Sub-agent contract on receipt:

Read --resume-from-checkpoint file (cold start = {}; otherwise previous link's output)
Do skill work
Write output to --output-path using atomic .tmp+rename
Call mc.js ready <chain_task_id> with comment containing output_path
Do NOT call mc.js done — done is exclusively Proveo's signal (Hard Constraint #4)

Atomic Step Transition

READ checkpoint → ACQUIRE lease (CAS UPDATE) → WRITE STEP_START to JSONL →
UPDATE chain_steps.status='running' → SPAWN sub-agent (Task, timeout 480) →
WAIT for ready_for_review (poll mc.js show every 30s, max 8min) → 
VERIFY output_path exists on disk → INVOKE Proveo gate → 
WRITE STEP_END (JSONL FIRST, then SQL — mitigates skew, section-2 §2.7) →
WRITE next chain_steps row (status=pending, input_path=current output_path) →
RELEASE lease → EXIT

Full bash pseudocode: section-2 §2.3 (lines 224-298).
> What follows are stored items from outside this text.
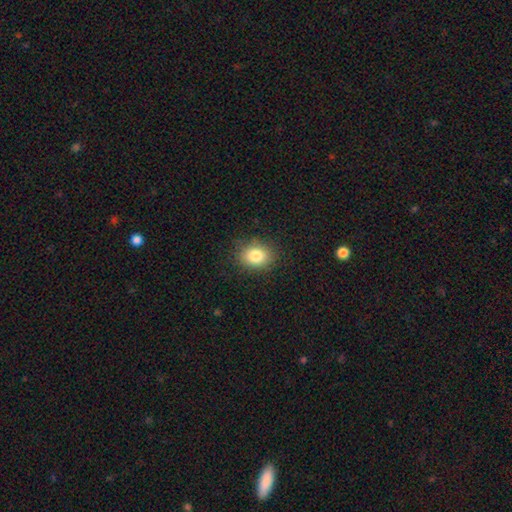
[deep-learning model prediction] smooth 83%, star or artifact 10%, featured or disk 7%. Down the decision tree: how rounded — in between (52%); merging — none (84%).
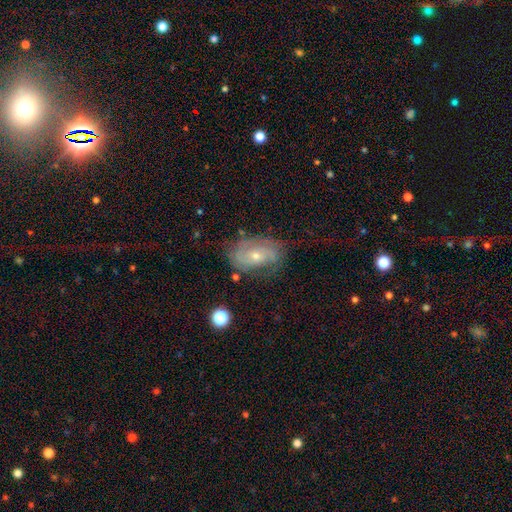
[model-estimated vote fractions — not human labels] Smooth or featured? Predicted: featured or disk (p=0.71). Edge-on disk? Predicted: no (p=0.95). Bar? Predicted: no (p=0.67). Spiral arms? Predicted: yes (p=0.86). Spiral winding? Predicted: tight (p=0.46). Spiral arm count? Predicted: 2 (p=0.48). Bulge size? Predicted: small (p=0.57). Merging? Predicted: none (p=0.63).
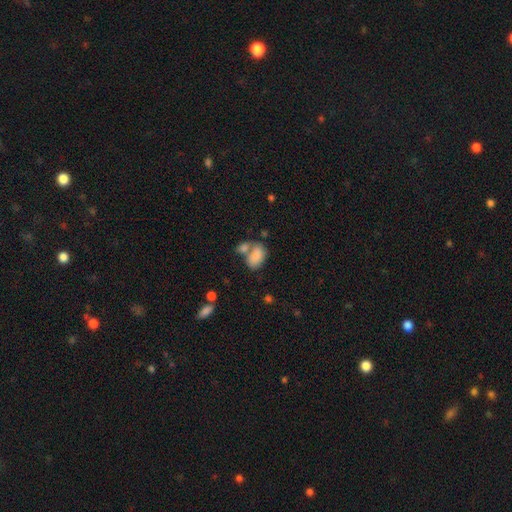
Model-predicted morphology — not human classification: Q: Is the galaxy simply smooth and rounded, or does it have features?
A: smooth — 83%.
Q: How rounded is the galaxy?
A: in between — 91%.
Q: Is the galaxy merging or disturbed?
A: merger — 47%.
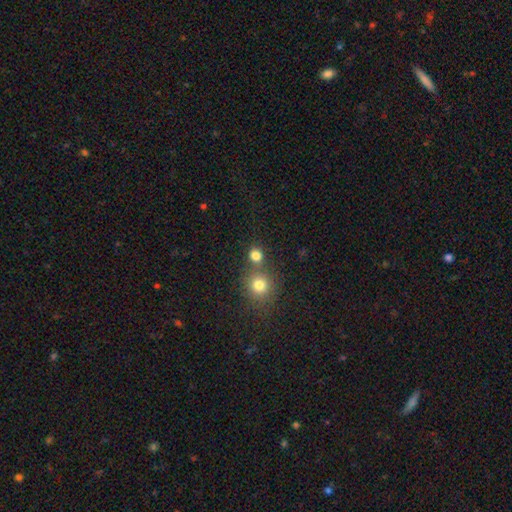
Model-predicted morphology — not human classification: smooth_or_featured: smooth (p=0.81) [alt: star or artifact p=0.14]
how_rounded: round (p=0.85) [alt: in between p=0.14]
merging: none (p=0.64) [alt: merger p=0.26]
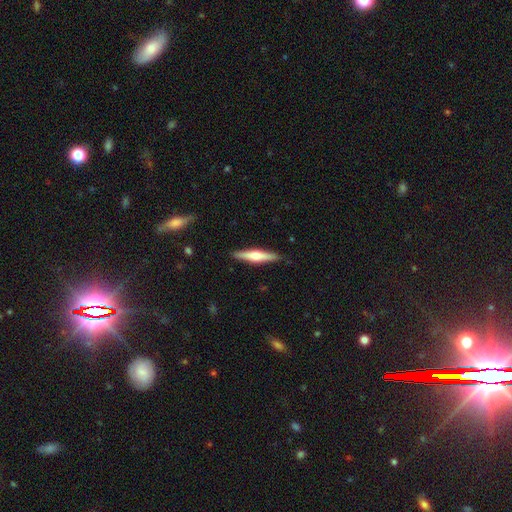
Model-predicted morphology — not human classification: The model was most divided on "smooth or featured": featured or disk: 55%, smooth: 40%, star or artifact: 5%. More confident: edge-on disk — yes (97%); merging — none (89%); edge-on bulge — rounded (86%).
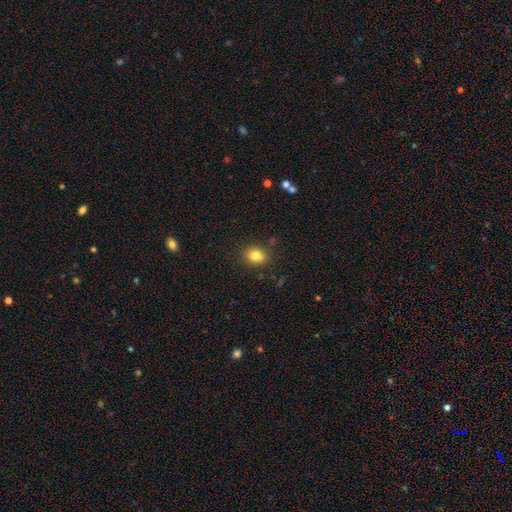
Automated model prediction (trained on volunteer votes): Smooth or featured?
  - smooth: 82% *
  - star or artifact: 11%
  - featured or disk: 7%
How rounded?
  - in between: 52% *
  - round: 47%
  - cigar-shaped: 1%
Merging?
  - none: 84% *
  - minor disturbance: 11%
  - major disturbance: 3%
  - merger: 2%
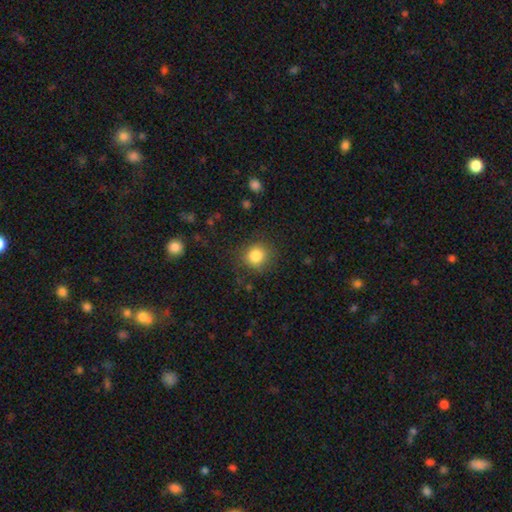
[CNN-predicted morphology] Smooth or featured? smooth (84%)
How rounded? round (89%)
Merging? none (85%)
LOC budget table: section-2 §2.10.

Failure Handling

Crash mid-link: lease expires (10min), next tick reads WHERE status IN ('pending','failed')

ORDER BY id ASC, resumes from earliest unfinished step. Done steps immutable.

Lease expiry: _renew_lease SQL UPDATE every 30s during ready-poll
Partial writes: .tmp orphan only; phantom-detector reports >30min orphans
Sub-agent timeout: STEP_TIMEOUT event → increment attempt_count → status=failed → release
Retry budget exhaustion: attempt_count >= max_retries → cb_state='OPEN', dead_letter=1,

STEP_DEAD event, H-priority MC dead-letter task, Slack alert, EXIT 4

cb_state circuit breaker: check before dispatch; exit 4 if 'open' (mc.js:3101-3105 semantics)

Full SQL + bash: section-2 §2.4 (lines 328-415).

Phantom-Link-Detector Daemon

Node.js, 15-min cadence, 7-min offset from daemon-fleet-watchdog (avoids SQLite contention:

phantom at :00/:15/:30/:45, watchdog at :07/:22/:37/:52).

Algorithm per chain_steps WHERE status='done' AND output_path IS NOT NULL (24h window):

fs.existsSync(output_path) — file present?
File size >= MIN_STEP_OUTPUT_BYTES (64) — empty-file bypass guard (T3 mitigation)
Parse JSON; verify chain_run_id + step_name fields match (T3)
Re-compute SHA-256, compare to chain_steps.output_sha256 (T3)
Find matching STEP_END status:ok event in JSONL (T3)
Cost anomaly check: 5+ consecutive zero-cost agentic steps OR (2+ zero-cost AND total=0) (section-5 §5.6)

On mismatch:

chain_steps.status='phantom_suspected'
chain_runs.status='phantom_suspected'
PHANTOM_DETECTED / PHANTOM_COST_DETECTED event to JSONL
Slack alert to #alerts
mc.js comment to chain task: "PHANTOM LINK DETECTED... Downstream done BLOCKED"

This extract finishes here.